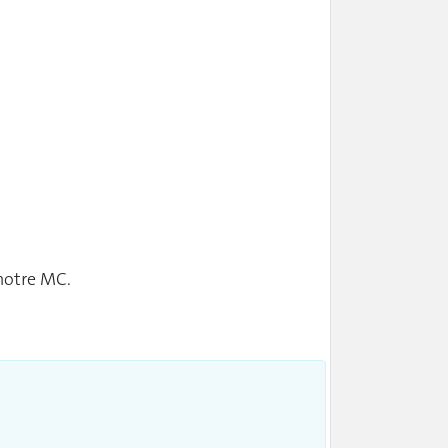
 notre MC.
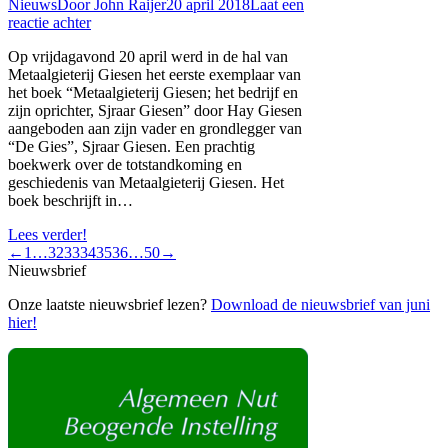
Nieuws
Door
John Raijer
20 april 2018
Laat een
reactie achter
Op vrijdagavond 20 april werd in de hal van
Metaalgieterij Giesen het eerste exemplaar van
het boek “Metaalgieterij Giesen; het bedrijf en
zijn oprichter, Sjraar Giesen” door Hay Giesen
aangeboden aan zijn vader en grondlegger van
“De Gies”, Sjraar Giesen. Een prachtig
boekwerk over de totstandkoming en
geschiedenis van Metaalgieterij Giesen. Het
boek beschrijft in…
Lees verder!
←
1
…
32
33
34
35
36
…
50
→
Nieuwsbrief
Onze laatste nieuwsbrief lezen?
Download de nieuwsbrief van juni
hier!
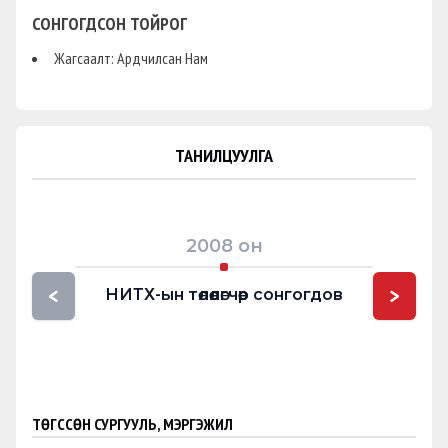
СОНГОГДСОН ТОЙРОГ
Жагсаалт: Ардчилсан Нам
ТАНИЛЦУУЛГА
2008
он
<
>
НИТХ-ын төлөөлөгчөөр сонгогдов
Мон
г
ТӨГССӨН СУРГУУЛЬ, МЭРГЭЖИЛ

—————

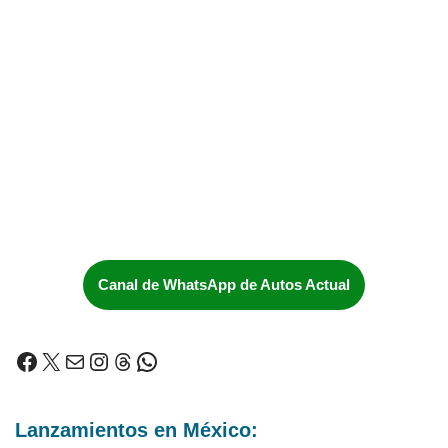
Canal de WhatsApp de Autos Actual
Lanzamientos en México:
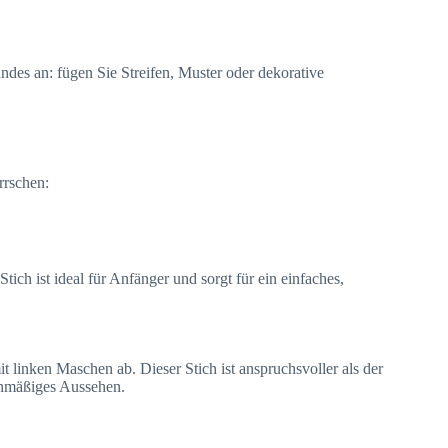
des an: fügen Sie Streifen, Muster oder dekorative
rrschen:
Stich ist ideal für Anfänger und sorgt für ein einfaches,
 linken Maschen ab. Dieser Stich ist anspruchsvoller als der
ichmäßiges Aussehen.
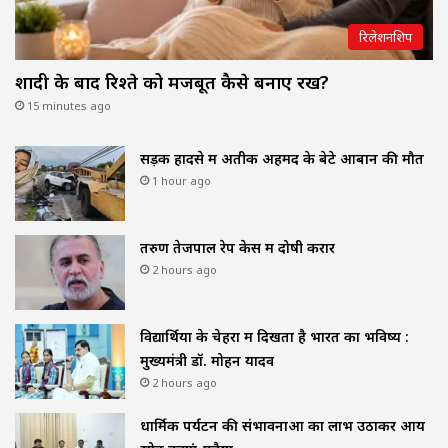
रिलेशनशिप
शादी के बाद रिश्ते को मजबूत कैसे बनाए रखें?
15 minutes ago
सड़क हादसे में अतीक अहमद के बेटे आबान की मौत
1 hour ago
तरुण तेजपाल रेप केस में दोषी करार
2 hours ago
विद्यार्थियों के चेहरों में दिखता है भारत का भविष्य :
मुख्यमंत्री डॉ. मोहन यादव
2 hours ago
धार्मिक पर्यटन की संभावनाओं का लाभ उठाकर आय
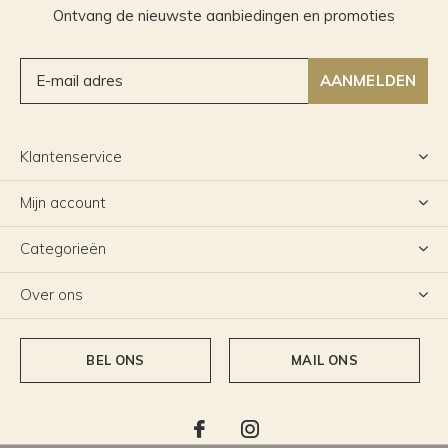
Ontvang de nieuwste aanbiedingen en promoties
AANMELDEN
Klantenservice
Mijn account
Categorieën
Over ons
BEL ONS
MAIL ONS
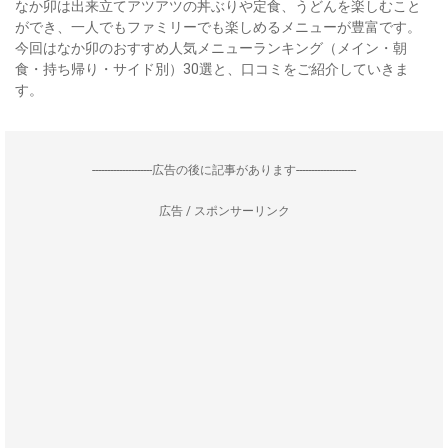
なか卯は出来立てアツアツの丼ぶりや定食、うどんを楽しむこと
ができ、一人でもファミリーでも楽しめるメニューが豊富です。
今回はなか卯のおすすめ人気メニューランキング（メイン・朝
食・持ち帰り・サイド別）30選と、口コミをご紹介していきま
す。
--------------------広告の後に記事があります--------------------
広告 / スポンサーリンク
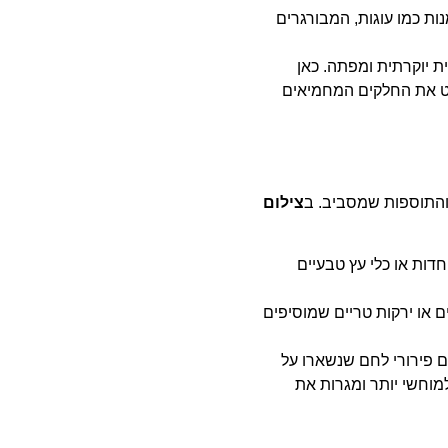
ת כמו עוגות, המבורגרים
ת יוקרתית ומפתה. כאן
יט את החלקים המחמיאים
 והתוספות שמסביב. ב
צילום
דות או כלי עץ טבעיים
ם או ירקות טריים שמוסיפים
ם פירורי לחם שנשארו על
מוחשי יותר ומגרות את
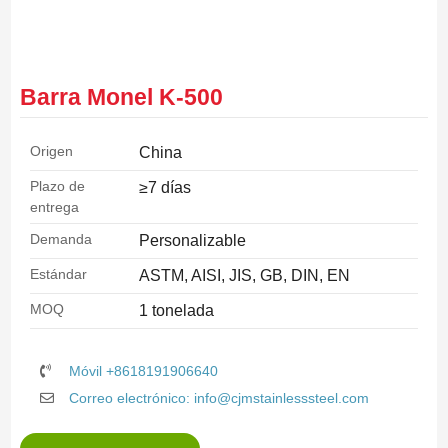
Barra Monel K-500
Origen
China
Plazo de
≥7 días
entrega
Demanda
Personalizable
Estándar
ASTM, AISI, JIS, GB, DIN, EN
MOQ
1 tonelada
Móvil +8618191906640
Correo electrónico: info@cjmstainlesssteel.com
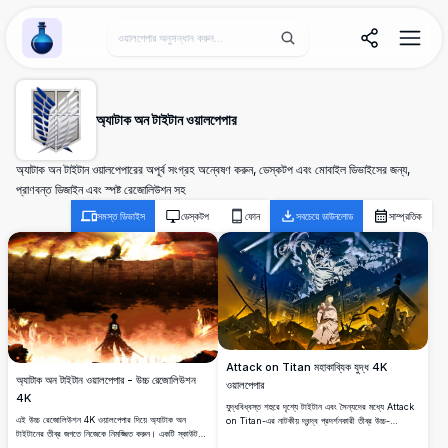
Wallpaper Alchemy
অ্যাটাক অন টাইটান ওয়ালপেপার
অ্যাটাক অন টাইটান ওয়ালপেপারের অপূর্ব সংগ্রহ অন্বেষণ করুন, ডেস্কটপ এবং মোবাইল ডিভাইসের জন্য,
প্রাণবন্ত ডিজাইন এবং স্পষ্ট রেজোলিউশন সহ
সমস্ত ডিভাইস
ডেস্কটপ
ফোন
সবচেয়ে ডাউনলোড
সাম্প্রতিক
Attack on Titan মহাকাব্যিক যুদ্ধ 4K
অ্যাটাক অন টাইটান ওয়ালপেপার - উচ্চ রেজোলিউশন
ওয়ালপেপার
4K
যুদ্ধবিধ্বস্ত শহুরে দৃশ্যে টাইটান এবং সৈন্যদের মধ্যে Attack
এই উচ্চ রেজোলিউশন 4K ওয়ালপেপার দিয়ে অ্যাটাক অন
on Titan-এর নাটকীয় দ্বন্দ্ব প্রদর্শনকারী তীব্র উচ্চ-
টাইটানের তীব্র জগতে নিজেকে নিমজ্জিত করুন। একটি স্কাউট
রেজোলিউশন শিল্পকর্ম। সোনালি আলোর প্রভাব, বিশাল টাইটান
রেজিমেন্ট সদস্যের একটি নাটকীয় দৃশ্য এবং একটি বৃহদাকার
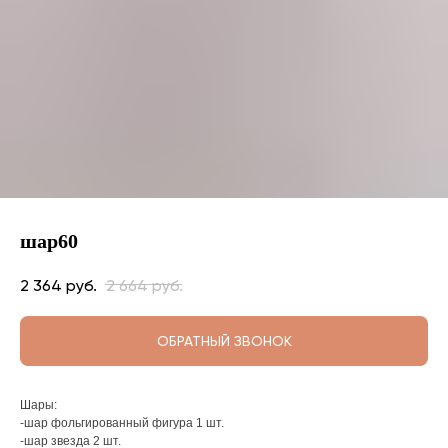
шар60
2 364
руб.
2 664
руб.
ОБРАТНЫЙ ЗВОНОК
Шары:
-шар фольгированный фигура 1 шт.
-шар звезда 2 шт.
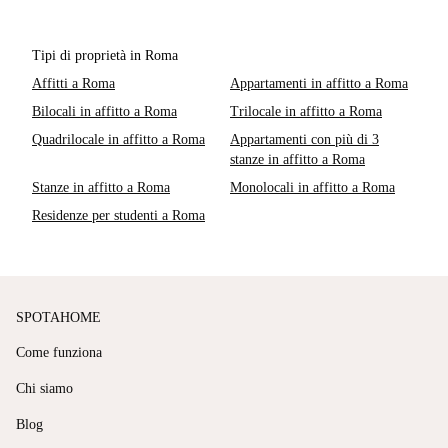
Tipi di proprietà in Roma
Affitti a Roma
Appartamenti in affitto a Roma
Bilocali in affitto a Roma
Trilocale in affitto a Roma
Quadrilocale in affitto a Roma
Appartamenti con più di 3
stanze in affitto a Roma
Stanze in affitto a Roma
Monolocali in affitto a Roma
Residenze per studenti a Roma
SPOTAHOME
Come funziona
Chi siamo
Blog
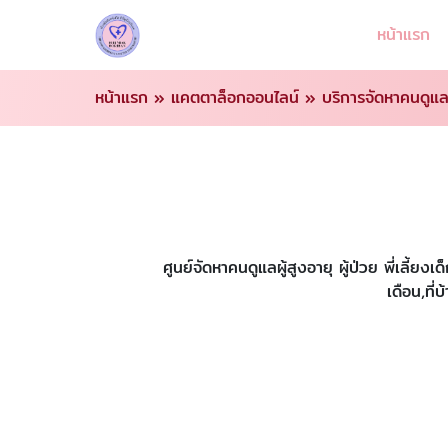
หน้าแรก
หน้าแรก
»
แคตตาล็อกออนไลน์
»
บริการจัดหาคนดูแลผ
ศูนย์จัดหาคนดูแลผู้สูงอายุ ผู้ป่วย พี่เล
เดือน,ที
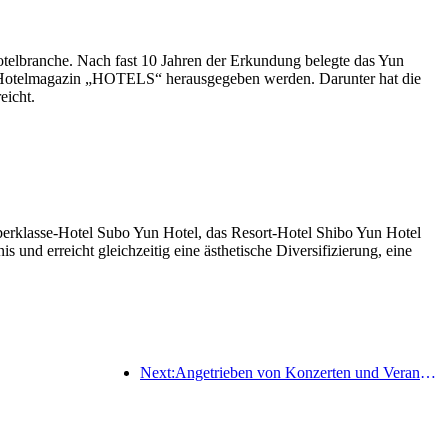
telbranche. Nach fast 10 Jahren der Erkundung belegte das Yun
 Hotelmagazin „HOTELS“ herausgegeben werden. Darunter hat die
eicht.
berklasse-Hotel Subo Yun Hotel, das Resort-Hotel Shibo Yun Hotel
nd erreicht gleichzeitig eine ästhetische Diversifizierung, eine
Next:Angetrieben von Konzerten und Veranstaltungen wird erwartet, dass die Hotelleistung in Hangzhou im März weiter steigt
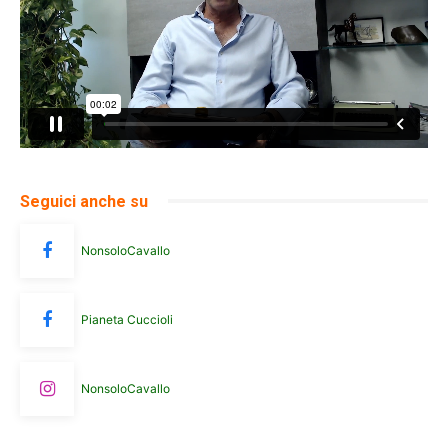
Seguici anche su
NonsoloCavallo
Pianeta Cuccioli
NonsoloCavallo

—————

▸ DESCRIPTION OF THE TASK:
Format the lines of the records above as a Markdown table with the columns "Number" and "Line text". Begin with the line containing "Barra Monel K-500", continue through the line containing "Correo electrónico: info@cjmstainlesssteel.com", and omit any blank lines.

▸ OUTPUT:
| Number | Line text |
|---|---|
| 1 | Barra Monel K-500 |
| 2 | Origen |
| 3 | China |
| 4 | Plazo de |
| 5 | ≥7 días |
| 6 | entrega |
| 7 | Demanda |
| 8 | Personalizable |
| 9 | Estándar |
| 10 | ASTM, AISI, JIS, GB, DIN, EN |
| 11 | MOQ |
| 12 | 1 tonelada |
| 13 | Móvil +8618191906640 |
| 14 | Correo electrónico: info@cjmstainlesssteel.com |